Tout au long de ce premier épisode de l'exploration de la côte canadienne du Pacifique par des nations européennes - exploration provoquée par la crainte chez les Espagnols d'une invasion russe -, les forces armées jouèrent un rôle prépondérant.  Ces événements montrent bien également à quel point les militaires des nations maritimes du XVIIIe siècle se souciaient des progrès des sciences et de la géographie, et pas seulement de l'art de la guerre.  Ces hommes constituaient le fer de lance des explorations et on les retrouvait partout aux confins du monde connu, occupés à compiler des données géographiques, hydrographiques, astronomiques, météorologiques et ethnographiques.

 

D’un océan à l’autre

« Du Canada par voie terrestre » - Alexandre MacKenzie atteint le Pacifique, le 22 juillet 1793. Alexander MacKenzie et ses compagnons sont arrivés sur la côte du Pacifique en passant par la rivière Bella Coola, le 22 juillet 1793. L'expédition est partie de Montréal et est passée par les montagnes Rocheuses. Il s'agit de la première traversée nord-américaine par terre vers le Pacifique. Cette traversée avait des implications géostratégiques importantes en ce qui concerne les revendications territoriales pour le Canada, la Grande-Bretagne et les États-Unis.

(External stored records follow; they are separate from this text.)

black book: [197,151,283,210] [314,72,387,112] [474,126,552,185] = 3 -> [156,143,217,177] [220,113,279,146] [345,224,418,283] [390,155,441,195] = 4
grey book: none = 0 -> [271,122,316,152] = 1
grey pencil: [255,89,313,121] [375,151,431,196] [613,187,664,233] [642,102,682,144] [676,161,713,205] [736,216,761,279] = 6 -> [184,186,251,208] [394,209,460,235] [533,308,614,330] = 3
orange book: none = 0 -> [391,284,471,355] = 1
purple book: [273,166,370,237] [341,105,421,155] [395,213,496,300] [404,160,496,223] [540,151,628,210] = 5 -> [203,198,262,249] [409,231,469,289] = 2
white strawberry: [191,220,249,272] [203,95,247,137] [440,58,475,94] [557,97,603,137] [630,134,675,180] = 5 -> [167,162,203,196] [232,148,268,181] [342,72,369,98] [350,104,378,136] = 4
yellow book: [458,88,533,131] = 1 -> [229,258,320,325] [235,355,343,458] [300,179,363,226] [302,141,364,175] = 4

L'expédition des Américains Lewis et Clark, plus connue en raison des médias américains, n'a atteint le Pacifique qu'en 1805.

 

À la fin du XVIIIe siècle, malgré plusieurs tentatives, l'amirauté britannique n'est toujours pas parvenue à découvrir le fameux passage du Nord-Ouest reliant l'Atlantique au Pacifique.  Cependant, d'autres tentent d'établir ce lien par voie de terre, notamment les trafiquants de fourrures travaillant à la solde de deux compagnies rivales, la Compagnie du Nord-Ouest et la Compagnie de la baie d'Hudson.  L'un d'eux, partenaire de la Compagnie du Nord-Ouest, y parvient enfin.  Parti de Montréal, Alexander McKenzie franchit les Rocheuses et atteint la côte du Pacifique par la rivière Bella Coola, le 22 juillet 1793.

Au cours des décennies suivantes, d'autres trafiquants de fourrures construisent des postes de traite jusqu'à la côte du Pacifique.  Ces hommes venus de l'est, souvent de souche canadienne-française ou écossaise, peuvent se transformer au besoin en miliciens, pour défendre le drapeau britannique qui flotte sur leurs petits postes.  Ainsi, dès le début du XIXe siècle, peu après le départ des Espagnols de la côte nord-ouest, les principales balises de l'immense territoire de l'Amérique du Nord britannique sont en place, de l'Atlantique jusqu'au Pacifique.  Un jour, un pays en émergera : le Canada.